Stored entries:
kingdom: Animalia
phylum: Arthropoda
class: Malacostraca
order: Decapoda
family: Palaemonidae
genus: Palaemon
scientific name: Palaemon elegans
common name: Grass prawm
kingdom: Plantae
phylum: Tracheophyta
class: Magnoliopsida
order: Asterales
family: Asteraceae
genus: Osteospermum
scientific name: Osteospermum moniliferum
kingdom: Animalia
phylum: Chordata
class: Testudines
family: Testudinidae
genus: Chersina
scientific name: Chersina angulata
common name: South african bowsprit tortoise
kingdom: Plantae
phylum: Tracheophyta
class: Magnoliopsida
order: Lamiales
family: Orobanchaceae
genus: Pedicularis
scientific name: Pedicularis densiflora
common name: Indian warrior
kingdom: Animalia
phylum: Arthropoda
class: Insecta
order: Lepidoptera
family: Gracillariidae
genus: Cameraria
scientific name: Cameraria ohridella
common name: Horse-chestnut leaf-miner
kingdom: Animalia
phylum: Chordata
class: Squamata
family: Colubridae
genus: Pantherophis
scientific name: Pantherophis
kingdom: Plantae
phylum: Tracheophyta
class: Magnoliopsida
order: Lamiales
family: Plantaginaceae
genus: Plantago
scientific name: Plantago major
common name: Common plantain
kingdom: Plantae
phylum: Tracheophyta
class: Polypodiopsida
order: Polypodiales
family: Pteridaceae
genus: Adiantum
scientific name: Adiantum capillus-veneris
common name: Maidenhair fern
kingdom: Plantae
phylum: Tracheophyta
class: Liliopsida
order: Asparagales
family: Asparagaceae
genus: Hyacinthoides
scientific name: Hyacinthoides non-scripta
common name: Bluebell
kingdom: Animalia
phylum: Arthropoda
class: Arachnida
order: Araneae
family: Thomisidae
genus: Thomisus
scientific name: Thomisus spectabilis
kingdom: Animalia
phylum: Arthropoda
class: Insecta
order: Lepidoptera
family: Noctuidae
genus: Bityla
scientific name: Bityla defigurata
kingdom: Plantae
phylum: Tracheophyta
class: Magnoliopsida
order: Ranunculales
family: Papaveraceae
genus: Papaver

• PROBLEM DESCRIPTION: Rewrite the lines above, changing "common name" to "vernacular name" wherever it occurs and leaving everything else untouched.

• SOLUTION TO THIS EXERCISE:
kingdom: Animalia
phylum: Arthropoda
class: Malacostraca
order: Decapoda
family: Palaemonidae
genus: Palaemon
scientific name: Palaemon elegans
vernacular name: Grass prawm
kingdom: Plantae
phylum: Tracheophyta
class: Magnoliopsida
order: Asterales
family: Asteraceae
genus: Osteospermum
scientific name: Osteospermum moniliferum
kingdom: Animalia
phylum: Chordata
class: Testudines
family: Testudinidae
genus: Chersina
scientific name: Chersina angulata
vernacular name: South african bowsprit tortoise
kingdom: Plantae
phylum: Tracheophyta
class: Magnoliopsida
order: Lamiales
family: Orobanchaceae
genus: Pedicularis
scientific name: Pedicularis densiflora
vernacular name: Indian warrior
kingdom: Animalia
phylum: Arthropoda
class: Insecta
order: Lepidoptera
family: Gracillariidae
genus: Cameraria
scientific name: Cameraria ohridella
vernacular name: Horse-chestnut leaf-miner
kingdom: Animalia
phylum: Chordata
class: Squamata
family: Colubridae
genus: Pantherophis
scientific name: Pantherophis
kingdom: Plantae
phylum: Tracheophyta
class: Magnoliopsida
order: Lamiales
family: Plantaginaceae
genus: Plantago
scientific name: Plantago major
vernacular name: Common plantain
kingdom: Plantae
phylum: Tracheophyta
class: Polypodiopsida
order: Polypodiales
family: Pteridaceae
genus: Adiantum
scientific name: Adiantum capillus-veneris
vernacular name: Maidenhair fern
kingdom: Plantae
phylum: Tracheophyta
class: Liliopsida
order: Asparagales
family: Asparagaceae
genus: Hyacinthoides
scientific name: Hyacinthoides non-scripta
vernacular name: Bluebell
kingdom: Animalia
phylum: Arthropoda
class: Arachnida
order: Araneae
family: Thomisidae
genus: Thomisus
scientific name: Thomisus spectabilis
kingdom: Animalia
phylum: Arthropoda
class: Insecta
order: Lepidoptera
family: Noctuidae
genus: Bityla
scientific name: Bityla defigurata
kingdom: Plantae
phylum: Tracheophyta
class: Magnoliopsida
order: Ranunculales
family: Papaveraceae
genus: Papaver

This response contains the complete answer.